» **Text under study**
☆ ☆ ☆

View larger version (78K): [in this window] [in a new window]   Fig. 2. Glycan processing determines the fate of the associated polypeptide chain. After addition of the pre-assembled oligosaccharide the two outermost glucoses are removed (step 1) and the nascent polypeptide associates with calnexin/calreticulin (Cnx) and the oxidoreductase ERp57. Most glycopolypeptides are probably released as native proteins (step 2) and exit the ER (step 3). Folding-defective polypeptides enter cycles of dissociation/re-association (steps 2a, 4 and 5) with Cnx. Folding attempts are eventually interrupted upon extensive substrate demannosylation and terminally misfolded polypeptides are retrotranslocated into the cytosol and degraded (step 6).

Insight from chaperone knockouts
Knocking out individual components of the calnexin chaperone system is paving the way for a deeper understanding of the mechanisms of protein folding and quality control in the mammalian ER. In recent years, murine fibroblasts lacking calreticulin (Mesaeli et al., 1999), calnexin (Denzel et al., 2002), UGT1 (Molinari et al., 2005) or ERp57 (Garbi et al., 2006; Soldà et al., 2006) have been reported. All of these knockouts result in embryonic lethality in mice, except for the calnexin knockout, which causes a severe and progressive pathology characterized by impaired growth and motor disorders that eventually lead to premature death (Denzel et al., 2002). By contrast, at the cellular level, all of these knockouts are at first sight well tolerated. Viability, proliferation, morphology and stress levels are indistinguishable between wild-type and chaperone-deleted cells, which indicates that deletion of one member of the system does not cause large-scale protein misfolding. Although most polypeptides mature normally in cells lacking calnexin or calreticulin, there are at least two relevant exceptions: influenza virus hemagglutinin (HA) exhibits substantial folding defects when expressed in cells lacking calnexin (Molinari et al., 2004; Pieren et al., 2005); and MHC class I molecules show loading with sub-optimal peptides and premature release at the surface of calreticulin-deficient cells (Gao et al., 2002). Similarly, in ERp57-deleted cells, influenza HA (Soldà et al., 2006) and class I MHC molecules (Garbi et al., 2006) are the only model glycoproteins, among those analyzed so far, whose folding/export is significantly affected. Analyses of ERp57-deleted cells have led to the identification of at least one PDI family member, ERp72, which can act as a surrogate chaperone that catalyses intra- and inter-molecular disulfide bond formation when ERp57 is absent (Soldà et al., 2006). ERp72 shares the residues that in ERp57 are involved in association with the calnexin/calreticulin P-domains (Ellgaard and Ruddock, 2005); however, in contrast to ERp57, ERp72 still associates with substrates following inhibition of their binding to calnexin (Soldà et al., 2006).

☆ ☆ ☆

» **Data extract**
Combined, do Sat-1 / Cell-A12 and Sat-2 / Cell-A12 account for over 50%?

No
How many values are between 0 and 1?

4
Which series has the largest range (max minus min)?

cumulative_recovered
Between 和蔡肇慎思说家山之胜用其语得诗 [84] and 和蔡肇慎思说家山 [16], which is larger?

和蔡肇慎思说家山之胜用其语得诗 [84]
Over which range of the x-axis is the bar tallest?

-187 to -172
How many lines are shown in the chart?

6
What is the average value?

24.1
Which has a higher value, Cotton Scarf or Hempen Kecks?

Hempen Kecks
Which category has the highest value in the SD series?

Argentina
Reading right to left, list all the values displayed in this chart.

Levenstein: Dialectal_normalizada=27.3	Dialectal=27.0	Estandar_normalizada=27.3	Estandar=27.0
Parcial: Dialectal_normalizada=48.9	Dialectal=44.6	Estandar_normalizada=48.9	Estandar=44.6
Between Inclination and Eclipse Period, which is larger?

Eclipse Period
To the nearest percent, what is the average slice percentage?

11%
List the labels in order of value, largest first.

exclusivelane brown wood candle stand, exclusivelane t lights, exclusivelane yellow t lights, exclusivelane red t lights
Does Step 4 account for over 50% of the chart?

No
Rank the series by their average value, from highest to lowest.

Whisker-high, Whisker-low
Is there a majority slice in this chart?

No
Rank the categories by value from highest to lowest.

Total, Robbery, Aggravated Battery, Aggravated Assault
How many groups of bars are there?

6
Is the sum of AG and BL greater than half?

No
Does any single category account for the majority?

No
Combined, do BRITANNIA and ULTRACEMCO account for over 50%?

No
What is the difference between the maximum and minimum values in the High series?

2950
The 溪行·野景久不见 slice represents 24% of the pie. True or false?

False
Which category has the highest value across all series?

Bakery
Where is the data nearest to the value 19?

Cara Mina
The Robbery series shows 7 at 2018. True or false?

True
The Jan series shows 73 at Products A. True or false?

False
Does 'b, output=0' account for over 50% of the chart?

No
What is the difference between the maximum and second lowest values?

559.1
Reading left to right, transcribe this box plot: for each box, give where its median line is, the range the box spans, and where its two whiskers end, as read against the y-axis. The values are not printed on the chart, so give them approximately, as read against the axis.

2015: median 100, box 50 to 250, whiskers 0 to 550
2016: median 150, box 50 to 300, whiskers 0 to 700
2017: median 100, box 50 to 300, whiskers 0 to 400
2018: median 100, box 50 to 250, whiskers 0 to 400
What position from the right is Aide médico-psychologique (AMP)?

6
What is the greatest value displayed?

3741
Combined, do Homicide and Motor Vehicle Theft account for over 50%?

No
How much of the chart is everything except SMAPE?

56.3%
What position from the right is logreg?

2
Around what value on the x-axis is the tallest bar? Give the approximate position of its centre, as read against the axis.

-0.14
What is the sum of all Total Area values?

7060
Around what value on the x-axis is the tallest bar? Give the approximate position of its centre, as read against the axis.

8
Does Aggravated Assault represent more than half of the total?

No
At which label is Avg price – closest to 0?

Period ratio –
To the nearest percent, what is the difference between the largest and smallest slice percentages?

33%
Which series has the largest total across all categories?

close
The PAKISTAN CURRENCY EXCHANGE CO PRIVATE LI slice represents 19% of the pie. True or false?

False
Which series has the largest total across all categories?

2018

☆ ☆ ☆

» **What you will do**
1. In the text on the calnexin chaperone system, give the passage again starting at the words "View larger version" and ending after "degraded (step 6).", switching every "Cnx" to "calnexin".
2. What observation leads the text on the calnexin chaperone system to conclude that deleting one member of the system does not cause large-scale protein misfolding? Answer in one to three sentences.

» **Task-by-task answers**
1.
View larger version (78K): [in this window] [in a new window]   Fig. 2. Glycan processing determines the fate of the associated polypeptide chain. After addition of the pre-assembled oligosaccharide the two outermost glucoses are removed (step 1) and the nascent polypeptide associates with calnexin/calreticulin (calnexin) and the oxidoreductase ERp57. Most glycopolypeptides are probably released as native proteins (step 2) and exit the ER (step 3). Folding-defective polypeptides enter cycles of dissociation/re-association (steps 2a, 4 and 5) with calnexin. Folding attempts are eventually interrupted upon extensive substrate demannosylation and terminally misfolded polypeptides are retrotranslocated into the cytosol and degraded (step 6).

2. Wild-type cells and chaperone-deleted cells cannot be told apart in viability, proliferation, morphology or stress levels. This indicates that removing one member of the system does not cause large-scale protein misfolding.